The team discovered several protein networks that may play an important role in Alzheimer’s. Specifically, they found 44 groups of proteins — termed “protein communities” — for which levels rose or fell in coordinated ways across the brains of people with Alzheimer’s, but not in a control group of people who had not had the disease.
Interestingly, only about half of these changes were observed when the researchers compared the protein communities to the corresponding RNA molecules. This finding suggests that there are important steps in the Alzheimer’s process that happen after a protein’s genetic blueprints are sent to a cell’s protein-making machinery.
Next, the researchers paid particular attention to two groups of protein communities that were not detected at the RNA level. One was associated with Mitogen-Activated Protein Kinase (MAPK) signaling and energy metabolism. Changes in these proteins appeared to be associated with changes in the thinking and memory problems seen during Alzheimer’s. The second community had changes that correlated to the early stages of the disease when amyloid and tau begin to accumulate in the brain.
The study results highlight the importance of directly analyzing proteins along with RNA to gain a more complete picture of how Alzheimer’s may damage the brain. The research team plans to use these results as a basis for developing new, more effective diagnostic tests and treatments for Alzheimer’s.

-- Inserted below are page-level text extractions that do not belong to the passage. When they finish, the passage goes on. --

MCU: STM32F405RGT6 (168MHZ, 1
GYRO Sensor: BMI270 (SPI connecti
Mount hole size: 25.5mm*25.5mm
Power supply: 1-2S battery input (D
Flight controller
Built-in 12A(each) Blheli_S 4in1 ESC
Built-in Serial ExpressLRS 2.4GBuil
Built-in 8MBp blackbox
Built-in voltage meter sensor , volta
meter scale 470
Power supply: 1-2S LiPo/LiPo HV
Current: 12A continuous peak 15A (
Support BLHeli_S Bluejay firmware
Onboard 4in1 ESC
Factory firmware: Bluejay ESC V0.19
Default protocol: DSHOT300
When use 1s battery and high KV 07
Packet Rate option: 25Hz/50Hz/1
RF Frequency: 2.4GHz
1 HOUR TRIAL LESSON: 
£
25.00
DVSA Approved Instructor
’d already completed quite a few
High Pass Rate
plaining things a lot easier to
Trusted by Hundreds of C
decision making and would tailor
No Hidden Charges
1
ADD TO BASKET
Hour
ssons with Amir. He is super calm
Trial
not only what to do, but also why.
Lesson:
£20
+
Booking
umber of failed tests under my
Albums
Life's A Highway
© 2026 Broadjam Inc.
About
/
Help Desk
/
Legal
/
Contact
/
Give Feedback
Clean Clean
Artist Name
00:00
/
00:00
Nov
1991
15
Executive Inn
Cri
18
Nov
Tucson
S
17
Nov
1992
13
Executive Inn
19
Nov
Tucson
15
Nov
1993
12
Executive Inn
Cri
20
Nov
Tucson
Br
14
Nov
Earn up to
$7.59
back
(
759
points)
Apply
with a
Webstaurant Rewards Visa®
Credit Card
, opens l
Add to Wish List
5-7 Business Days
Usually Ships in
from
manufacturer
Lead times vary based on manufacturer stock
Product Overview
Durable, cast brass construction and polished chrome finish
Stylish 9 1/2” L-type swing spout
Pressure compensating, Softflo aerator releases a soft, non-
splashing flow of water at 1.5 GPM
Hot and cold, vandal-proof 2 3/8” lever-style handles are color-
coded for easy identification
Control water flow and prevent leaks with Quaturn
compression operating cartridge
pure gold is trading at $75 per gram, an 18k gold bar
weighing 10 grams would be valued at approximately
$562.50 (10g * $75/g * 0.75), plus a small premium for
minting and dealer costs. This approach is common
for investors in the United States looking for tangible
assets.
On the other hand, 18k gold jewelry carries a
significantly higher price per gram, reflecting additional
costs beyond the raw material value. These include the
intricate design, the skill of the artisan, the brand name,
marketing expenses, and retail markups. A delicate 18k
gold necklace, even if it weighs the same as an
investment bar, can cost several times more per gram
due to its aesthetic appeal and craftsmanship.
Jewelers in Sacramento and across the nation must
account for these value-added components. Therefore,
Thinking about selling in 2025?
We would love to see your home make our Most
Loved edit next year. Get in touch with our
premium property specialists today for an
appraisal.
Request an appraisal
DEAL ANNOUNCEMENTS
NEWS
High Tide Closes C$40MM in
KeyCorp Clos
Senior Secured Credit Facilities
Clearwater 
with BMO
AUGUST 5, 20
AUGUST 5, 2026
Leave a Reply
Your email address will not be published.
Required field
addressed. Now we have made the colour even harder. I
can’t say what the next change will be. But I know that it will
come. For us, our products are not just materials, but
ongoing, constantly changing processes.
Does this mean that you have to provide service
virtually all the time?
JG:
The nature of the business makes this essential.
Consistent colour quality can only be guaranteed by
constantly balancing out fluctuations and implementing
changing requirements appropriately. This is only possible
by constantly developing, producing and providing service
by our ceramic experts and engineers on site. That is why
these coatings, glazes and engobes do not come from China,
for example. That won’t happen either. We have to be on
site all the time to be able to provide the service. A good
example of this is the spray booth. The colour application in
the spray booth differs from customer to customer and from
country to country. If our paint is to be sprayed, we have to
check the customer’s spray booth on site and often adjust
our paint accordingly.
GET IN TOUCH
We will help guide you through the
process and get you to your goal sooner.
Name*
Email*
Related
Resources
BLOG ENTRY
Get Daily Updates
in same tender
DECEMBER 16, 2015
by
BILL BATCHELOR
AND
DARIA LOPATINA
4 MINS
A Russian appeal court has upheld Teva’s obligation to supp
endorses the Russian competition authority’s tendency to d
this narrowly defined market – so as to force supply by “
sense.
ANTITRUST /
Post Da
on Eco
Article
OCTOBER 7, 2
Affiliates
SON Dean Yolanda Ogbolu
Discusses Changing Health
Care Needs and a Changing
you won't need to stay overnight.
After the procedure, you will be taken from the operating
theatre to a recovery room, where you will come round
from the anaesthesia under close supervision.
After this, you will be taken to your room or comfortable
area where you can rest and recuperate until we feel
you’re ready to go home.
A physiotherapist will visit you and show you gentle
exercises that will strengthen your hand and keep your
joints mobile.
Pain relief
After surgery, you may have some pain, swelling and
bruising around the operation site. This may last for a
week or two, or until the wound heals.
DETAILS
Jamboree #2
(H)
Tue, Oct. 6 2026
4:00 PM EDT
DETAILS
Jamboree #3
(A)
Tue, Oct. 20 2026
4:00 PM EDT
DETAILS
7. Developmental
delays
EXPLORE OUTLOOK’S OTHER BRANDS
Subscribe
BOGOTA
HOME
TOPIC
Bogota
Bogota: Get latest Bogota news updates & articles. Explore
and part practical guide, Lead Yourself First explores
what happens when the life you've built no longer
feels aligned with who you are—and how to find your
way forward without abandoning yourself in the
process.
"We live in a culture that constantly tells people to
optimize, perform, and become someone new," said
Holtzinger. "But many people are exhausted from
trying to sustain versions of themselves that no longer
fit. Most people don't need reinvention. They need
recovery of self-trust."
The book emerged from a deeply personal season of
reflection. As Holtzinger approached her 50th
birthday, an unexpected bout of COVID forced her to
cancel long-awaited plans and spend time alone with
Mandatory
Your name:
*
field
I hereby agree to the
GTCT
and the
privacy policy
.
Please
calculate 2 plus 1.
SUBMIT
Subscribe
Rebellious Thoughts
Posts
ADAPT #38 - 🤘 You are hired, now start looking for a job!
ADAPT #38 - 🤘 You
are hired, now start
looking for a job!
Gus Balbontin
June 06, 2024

This research was supported in part by NIA grants RF1AG057471, RF1AG057470, R01AG01581, U54AG065187, U01AG061357, R01AG057911, R01AG061800, R01AG053960, RF1AG062181, P30AG10161, R01AG15819, R01AG17917, U01AG61356, RF1AG057440, U01AG046170, K08AG068604, P30AG19610, and R01AG056533.
These activities relate to NIA’s AD+ADRD Research Implementation Milestone 2.G, “Maximize the translational potential of genetics research by ensuring rapid and broad sharing of large-scale genetic/genomic data, similar to the open science, data sharing model of the AMP AD program and by supporting programs focused on: Understanding the mechanisms by which genetic variants (including ApoE) discovered through GWAS and sequencing studies influence AD risk; integrating genomic data with other multi-omics data from brain, peripheral tissues, and iPSC cellular models from well-phenotyped cohorts; establishing the gene-basis and directionality for genetic variant association so gene networks can be annotated with causality as tools for drug discovery.”
Reference: Johnson, ECB, et al. Large-scale deep multi-layer analysis of Alzheimer’s disease brain reveals strong proteomic disease-related changes not observed at the RNA level. Nature Neuroscience. 2022;25(2):213-225. doi: 10.1038/s41593-021-00999-y.